_Material provided:_
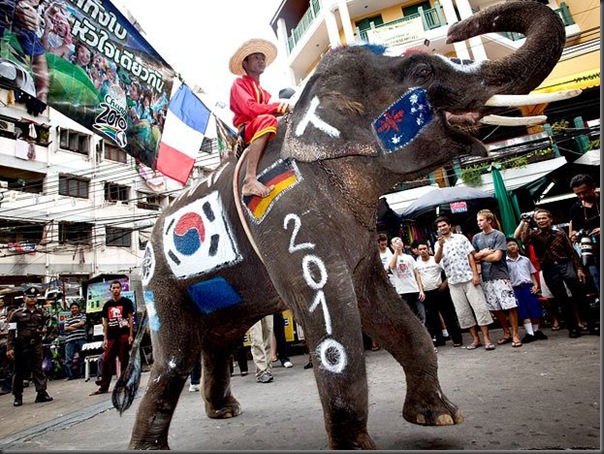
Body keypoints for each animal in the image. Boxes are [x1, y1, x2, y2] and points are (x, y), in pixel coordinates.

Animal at [117, 0, 568, 450]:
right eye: (422, 72)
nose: (456, 29)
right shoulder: (289, 219)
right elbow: (333, 315)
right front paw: (356, 443)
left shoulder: (361, 240)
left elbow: (386, 308)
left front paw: (439, 417)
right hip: (160, 283)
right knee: (175, 357)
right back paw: (151, 443)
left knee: (221, 340)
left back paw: (224, 411)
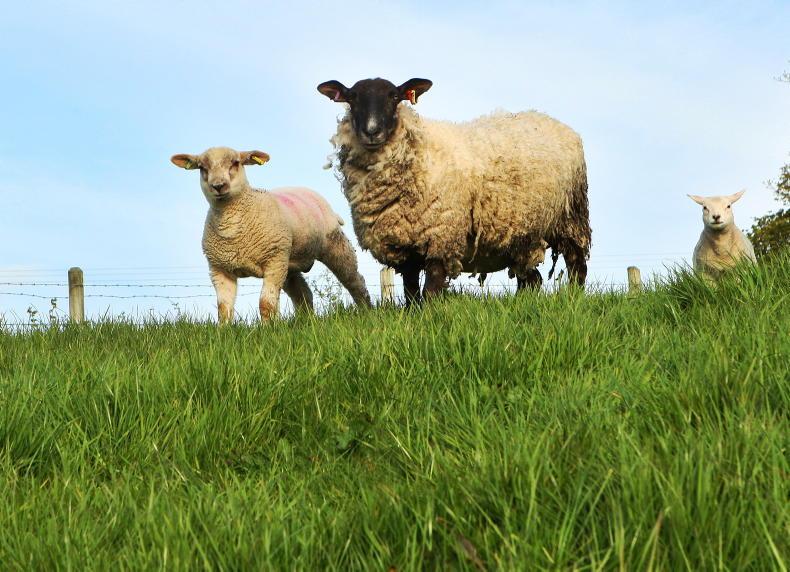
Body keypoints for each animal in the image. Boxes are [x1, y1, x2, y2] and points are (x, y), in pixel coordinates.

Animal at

_What to work on:_ Please retype the lines from the one containing "right hip: (160, 283)" through the last line of the records above, exactly as written, and leave out any pictures.

_Finished exercise:_
right hip: (160, 283)
right knee: (175, 357)
right back paw: (151, 443)
left knee: (221, 340)
left back paw: (224, 411)
Body keypoints for each animal in the image. Boxes are [x1, y1, x2, y2] and points are (x, y), in pixel coordinates.

Animal at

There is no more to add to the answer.